Alguna vez fue un lugar donde llevaban a los alienados, a los que no se reconocía en el lenguaje domesticado de la cordura. "Locos", "Gentes sin alma", así solía reconocerse a las personas que sufrían alguna enfermedad mental. Entre ellos, Epifanio Mejía, poeta del campo, tórtola del valle, voz de los montes, fue uno de los primeros treinta y nueve habitantes del antiguo Manicomio departamental Francisco Mejía. En 1892 cruzó sus puertas, y por más de treinta años caminó sus corredores, dejando tras de sí un murmullo vegetal, un canto que nadie escuchaba, versos que brotaban como raíces buscando luz.
Hoy, ese mismo edificio respira distinto. Es la Biblioteca Pública de Aranjuez, y lleva, con justicia poética, el nombre del poeta que lo habitó. Pero no basta con una placa en la entrada. La memoria, si quiere estar viva, algo debe ayudar a sanar. Por eso, la biblioteca ha abierto una colección que no es solo estantería, sino umbral, refugio, campo abierto: una colección de salud mental con libros que no explican, sino que acompañan. Porque hay dolores que no se curan, pero se narran. Y hay bibliotecas que no prescriben, pero cuidan.

La colección nació de una pregunta: ¿cómo puede una biblioteca responder al sufrimiento cotidiano de su barrio, de su ciudad, de su tiempo? En Aranjuez, donde las cifras de ansiedad, depresión y suicidio no son estadísticas sino presencias que caminan al lado, la respuesta no podía ser el silencio. Se hizo entonces un mapeo. Se habló con profesionales. Se revisaron documentos. Se tejió, con cuidado, un acervo que pusiera nombre a lo innombrable.
Hoy, en esos anaqueles, hay libros como La generación ansiosa, que descifra los hilos invisibles que atan a los jóvenes a la fatiga digital. Está Hormonal, que devuelve a las mujeres el derecho a entender sus ritmos como potencia, no como diagnóstico. Está Por qué meditar, donde la respiración se convierte en lenguaje. Triada de la felicidad, que entrelaza emociones, salud y sentido. Mente sana, ciclo sano, que propone habitar el cuerpo como si fuera también una biblioteca.
Cada título fue elegido no por moda, sino por pertinencia. Porque aquí, en esta esquina de Medellín, los temas que importan no siempre son los que aparecen en los titulares: son el insomnio, el duelo no hablado, la rabia que no encuentra salida, la tristeza que no tiene nombre. Por eso, la colección no es solo médica ni literaria, sino ambas cosas y algo más: incluye psicología clínica, salud pública, medicina en la literatura, y también poesía, ensayo, relato, arte.

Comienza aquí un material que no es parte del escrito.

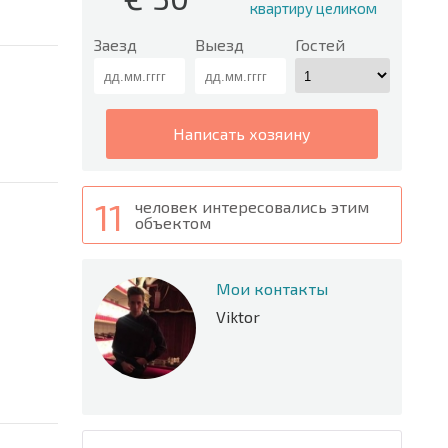
квартиру целиком
Заезд
Выезд
Гостей
написать хозяину
11
человек интересовались этим
объектом
Мои контакты
Viktor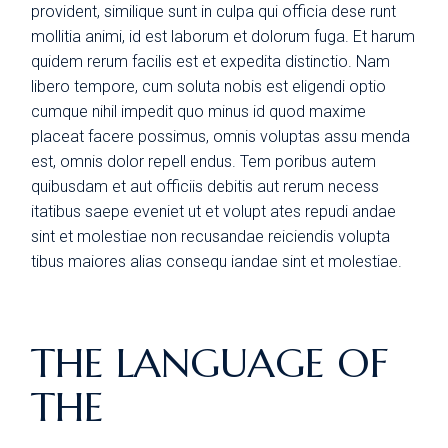
provident, similique sunt in culpa qui officia dese runt
mollitia animi, id est laborum et dolorum fuga. Et harum
quidem rerum facilis est et expedita distinctio. Nam
libero tempore, cum soluta nobis est eligendi optio
cumque nihil impedit quo minus id quod maxime
placeat facere possimus, omnis voluptas assu menda
est, omnis dolor repell endus. Tem poribus autem
quibusdam et aut officiis debitis aut rerum necess
itatibus saepe eveniet ut et volupt ates repudi andae
sint et molestiae non recusandae reiciendis volupta
tibus maiores alias consequ iandae sint et molestiae.
THE LANGUAGE OF
THE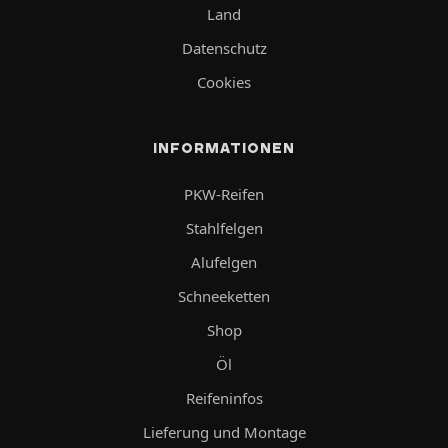
Land
Datenschutz
Cookies
INFORMATIONEN
PKW-Reifen
Stahlfelgen
Alufelgen
Schneeketten
Shop
Öl
Reifeninfos
Lieferung und Montage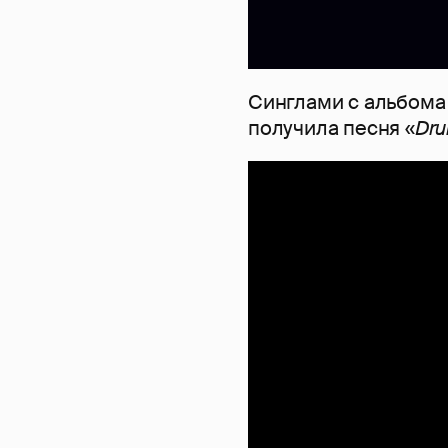
Синглами с альбома 
получила песня «
Dru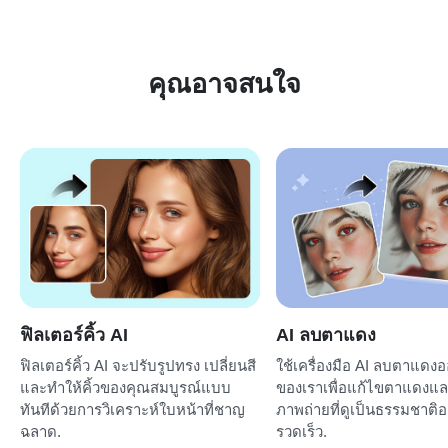
คุณอาจสนใจ
ฟิลเตอร์คิ้ว AI
AI ลบตาแดง
ฟิลเตอร์คิ้ว AI จะปรับรูปทรง เปลี่ยนสี
ใช้เครื่องมือ AI ลบตาแดง
และทำให้คิ้วของคุณสมบูรณ์แบบ
ของเราเพื่อแก้ไขตาแดงแล
ทันทีด้วยการวิเคราะห์ใบหน้าที่ชาญ
ภาพถ่ายที่ดูเป็นธรรมชาติอ
ฉลาด.
รวดเร็ว.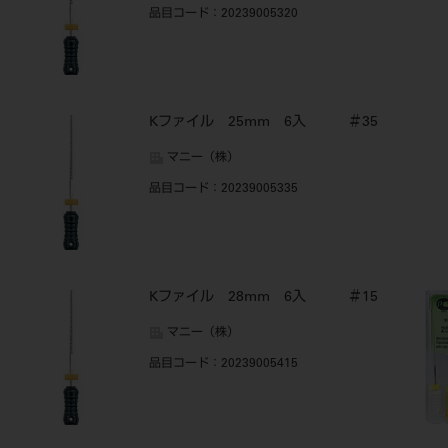
品目コード
：20239005320
Kファイル 25mm 6入 ＃35
マニー（株）
品目コード
：20239005335
Kファイル 28mm 6入 ＃15
マニー（株）
品目コード
：20239005415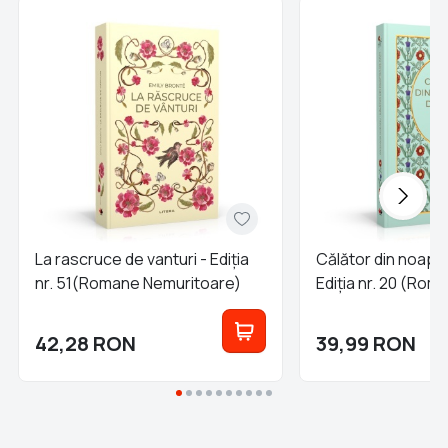
La rascruce de vanturi - Ediția
Călător din noapte
nr. 51(Romane Nemuritoare)
Ediția nr. 20 (Rom
Nemuritoare)
42,28
RON
39,99
RON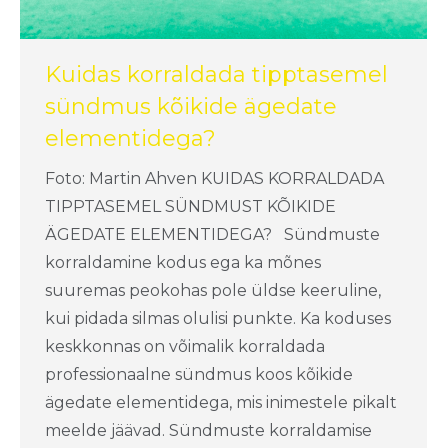
Kuidas korraldada tipptasemel
sündmus kõikide ägedate
elementidega?
Foto: Martin Ahven KUIDAS KORRALDADA
TIPPTASEMEL SÜNDMUST KÕIKIDE
ÄGEDATE ELEMENTIDEGA? Sündmuste
korraldamine kodus ega ka mõnes
suuremas peokohas pole üldse keeruline,
kui pidada silmas olulisi punkte. Ka koduses
keskkonnas on võimalik korraldada
professionaalne sündmus koos kõikide
ägedate elementidega, mis inimestele pikalt
meelde jäävad. Sündmuste korraldamise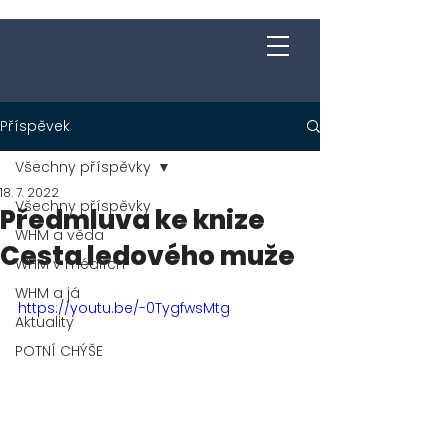
Jakub Chomát
Průvodce na cestě za spokojeností
Příspěvek
Všechny příspěvky
18. 7. 2022
Všechny příspěvky
Předmluva ke knize
WHM a věda
Cesta ledového muže
WHM v médiích
WHM a já
https://youtu.be/-0TygfwsMtg
Aktuality
POTNÍ CHÝŠE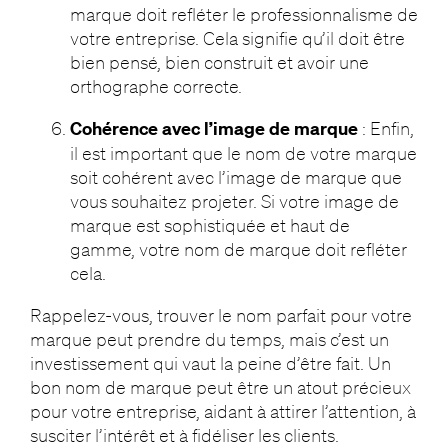
marque doit refléter le professionnalisme de
votre entreprise. Cela signifie qu’il doit être
bien pensé, bien construit et avoir une
orthographe correcte.
Cohérence avec l’image de marque
: Enfin,
il est important que le nom de votre marque
soit cohérent avec l’image de marque que
vous souhaitez projeter. Si votre image de
marque est sophistiquée et haut de
gamme, votre nom de marque doit refléter
cela.
Rappelez-vous, trouver le nom parfait pour votre
marque peut prendre du temps, mais c’est un
investissement qui vaut la peine d’être fait. Un
bon nom de marque peut être un atout précieux
pour votre entreprise, aidant à attirer l’attention, à
susciter l’intérêt et à fidéliser les clients.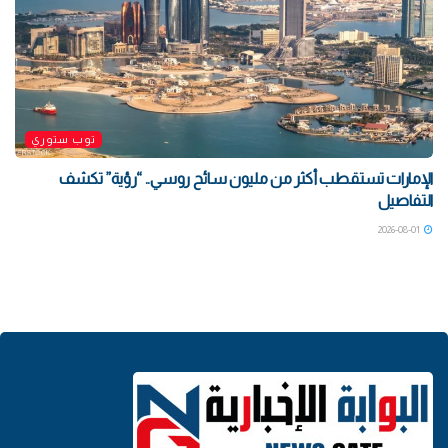
توب ستوري
الإمارات تستقطب أكثر من مليون سائح روسي.. “رؤية” تكشف
التفاصيل
2026-08-01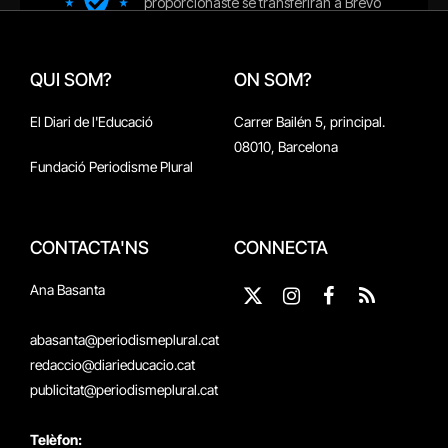
QUI SOM?
ON SOM?
El Diari de l'Educació
Carrer Bailén 5, principal.
08010, Barcelona
Fundació Periodisme Plural
CONTACTA'NS
CONNECTA
Ana Basanta
X
Instagram
Facebook
RSS
(Twitter)
abasanta@periodismeplural.cat
redaccio@diarieducacio.cat
publicitat@periodismeplural.cat
Telèfon: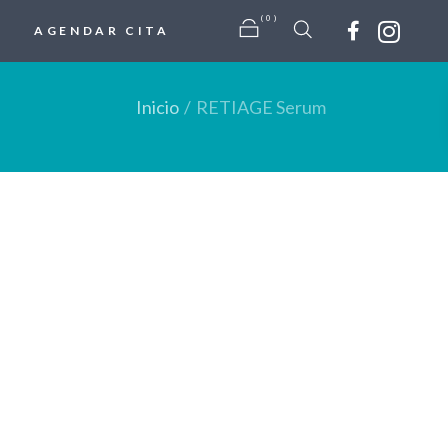
(0)
AGENDAR CITA
Inicio
RETIAGE Serum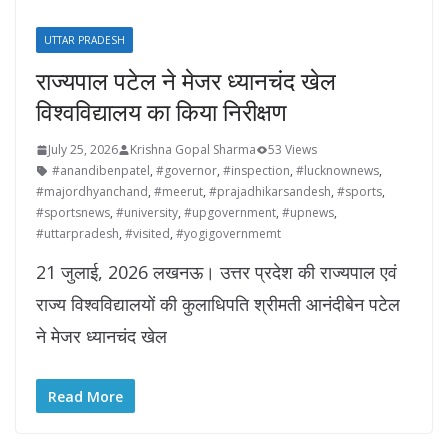
UTTAR PRADESH
राज्यपाल पटेल ने मेजर ध्यानचंद खेल
विश्वविद्यालय का किया निरीक्षण
July 25, 2026
Krishna Gopal Sharma
53 Views
#anandibenpatel
,
#governor
,
#inspection
,
#lucknownews
,
#majordhyanchand
,
#meerut
,
#prajadhikarsandesh
,
#sports
,
#sportsnews
,
#university
,
#upgovernment
,
#upnews
,
#uttarpradesh
,
#visited
,
#yogigovernmemt
21 जुलाई, 2026 लखनऊ। उत्तर प्रदेश की राज्यपाल एवं
राज्य विश्वविद्यालयों की कुलाधिपति श्रीमती आनंदीबेन पटेल
ने मेजर ध्यानचंद खेल
Read More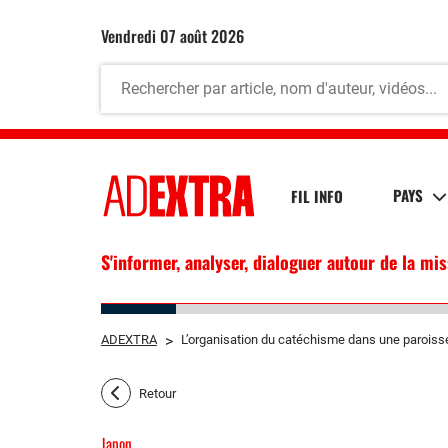
vendredi 07 août 2026
PAYS
FIL INFO
S'informer, analyser, dialoguer autour de la mi
ADEXTRA
>
L’organisation du catéchisme dans une paroiss
Retour
Japon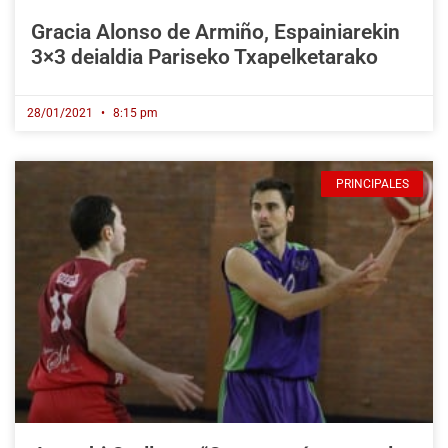
Gracia Alonso de Armiño, Espainiarekin
3×3 deialdia Pariseko Txapelketarako
28/01/2021
8:15 pm
PRINCIPALES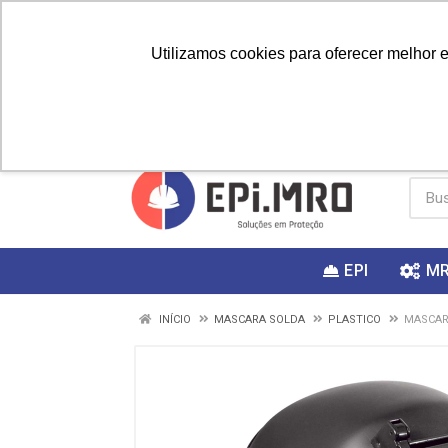
Utilizamos cookies para oferecer melhor 
PRIMEIRA
Vai fazer a
Utilize o
COMPRA?
EPI
M
INÍCIO
MASCARA SOLDA
PLASTICO
MASCAR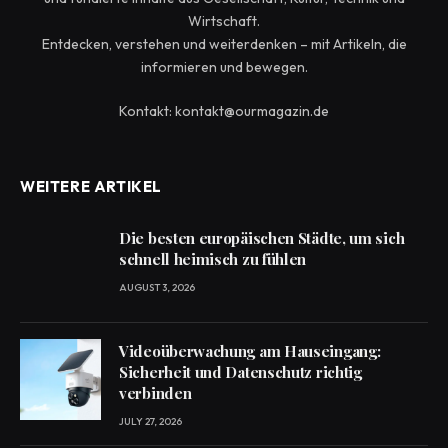
Wirtschaft.
Entdecken, verstehen und weiterdenken – mit Artikeln, die
informieren und bewegen.
Kontakt: kontakt@ourmagazin.de
WEITERE ARTIKEL
Die besten europäischen Städte, um sich
schnell heimisch zu fühlen
AUGUST 3, 2026
Videoüberwachung am Hauseingang:
Sicherheit und Datenschutz richtig
verbinden
JULY 27, 2026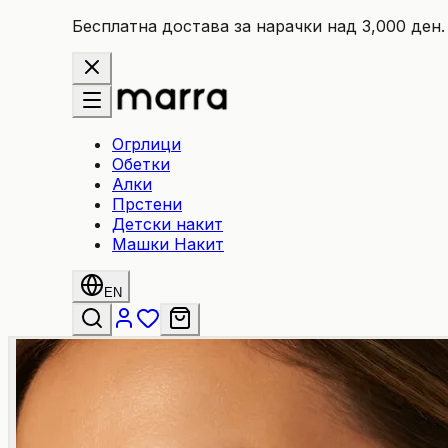
Бесплатна достава за нарачки над 3,000 ден.
Огрлици
Обетки
Алки
Прстени
Детски накит
Машки Накит
EN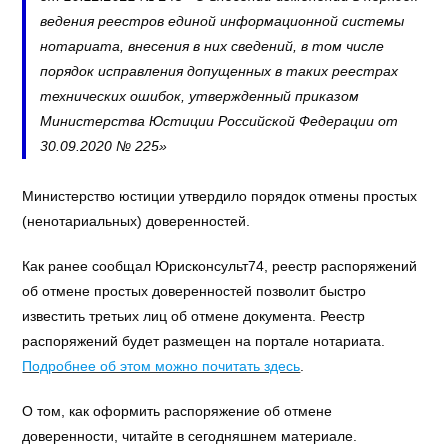
ведения реестров единой информационной системы
нотариата, внесения в них сведений, в том числе
порядок исправления допущенных в таких реестрах
технических ошибок, утвержденный приказом
Министерства Юстиции Российской Федерации от
30.09.2020 № 225»
Министерство юстиции утвердило порядок отмены простых
(ненотариальных) доверенностей.
Как ранее сообщал Юрисконсульт74, реестр распоряжений
об отмене простых доверенностей позволит быстро
известить третьих лиц об отмене документа. Реестр
распоряжений будет размещен на портале нотариата.
Подробнее об этом можно почитать здесь
.
О том, как оформить распоряжение об отмене
доверенности, читайте в сегодняшнем материале.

Junto a los libros, la biblioteca ha abierto espacios donde el cuidado se vuelve acción. Talleres donde se hace memoria con papel y tijeras —Cartografía del corazón—, donde se borda un libro de emociones con hilo y conversación —Co-ser para el cuidado—, donde el silencio es reconocido como lenguaje —La poética del silencio—. Incluso los niños tienen un espacio para escuchar la historia de Epifanio, no como una leyenda lejana, sino como una presencia viva que los interpela. La voz del poeta, que una vez fue acallada por el encierro, hoy regresa en la voz de los otros, los que leen, los que recuerdan, los que sienten.

La colección de salud mental de la Biblioteca Epifanio Mejía no es un archivo. Es un acto. Un modo de decir que otra forma de cuidado es posible. Que los libros también son casas. Que las bibliotecas pueden ser umbral y regreso, herida y herbolario, pregunta y consuelo. Y que, tal vez, la locura no sea otra cosa que el lenguaje no domesticado de la belleza. Por eso, en Aranjuez, donde alguna vez se clausuró el alma, ahora se la deja pasar con los pies descalzos y el corazón abierto. Como lo hacía Epifanio. Como lo hacen los libros que hoy lo nombran.